AERMANI-VLM: Structured Prompting and Reasoning for Aerial Manipulation with Vision Language Models
Sarthak Mishra, Rishabh Dev Yadav, Avirup Das, Saksham Gupta, Wei Pan, Spandan Roy
TL;DR
This work tackles the safety and reliability gap in using vision–language models for aerial manipulation by decoupling high-level reasoning from low-level control. It introduces AERMANI-VLM, a structured prompting framework that uses a Descriptive Reasoning Trace (DRT) and a flight-safe skill library to convert natural-language commands into deterministic, auditable actions within a POMDP setting. The approach demonstrates robust zero-shot manipulation in simulation and hardware, outperforming several baselines and ablations by constraining reasoning and ensuring flight-safe execution.
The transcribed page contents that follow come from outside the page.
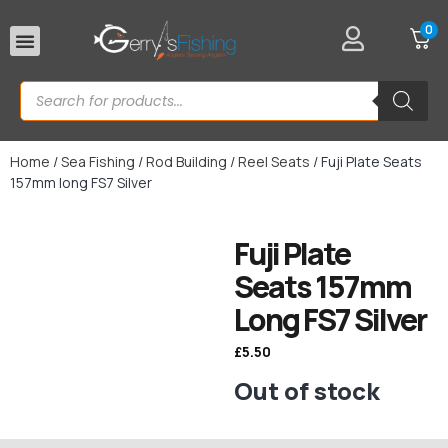
0
Rod Rests
Home
/
Sea Fishing
/
Rod Building
/
Reel Seats
/ Fuji Plate Seats
157mm long FS7 Silver
Fuji Plate
Seats 157mm
Long FS7 Silver
£
5.50
Out of stock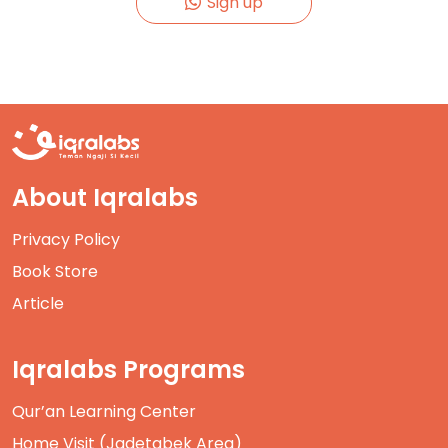
Sign up
About Iqralabs
Privacy Policy
Book Store
Article
Iqralabs Programs
Qur’an Learning Center
Home Visit (Jadetabek Area)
The results highlight that structured input and output are critical for grounding perception, maintaining temporal coherence, and preventing hallucinations in aerial tasks. This framework paves the way for safe, interpretable language-guided autonomy in aerial robots without task-specific retraining.
Abstract
The rapid progress of vision--language models (VLMs) has sparked growing interest in robotic control, where natural language can express the operation goals while visual feedback links perception to action. However, directly deploying VLM-driven policies on aerial manipulators remains unsafe and unreliable since the generated actions are often inconsistent, hallucination-prone, and dynamically infeasible for flight. In this work, we present AERMANI-VLM, the first framework to adapt pretrained VLMs for aerial manipulation by separating high-level reasoning from low-level control, without any task-specific fine-tuning. Our framework encodes natural language instructions, task context, and safety constraints into a structured prompt that guides the model to generate a step-by-step reasoning trace in natural language. This reasoning output is used to select from a predefined library of discrete, flight-safe skills, ensuring interpretable and temporally consistent execution. By decoupling symbolic reasoning from physical action, AERMANI-VLM mitigates hallucinated commands and prevents unsafe behavior, enabling robust task completion. We validate the framework in both simulation and hardware on diverse multi-step pick-and-place tasks, demonstrating strong generalization to previously unseen commands, objects, and environments.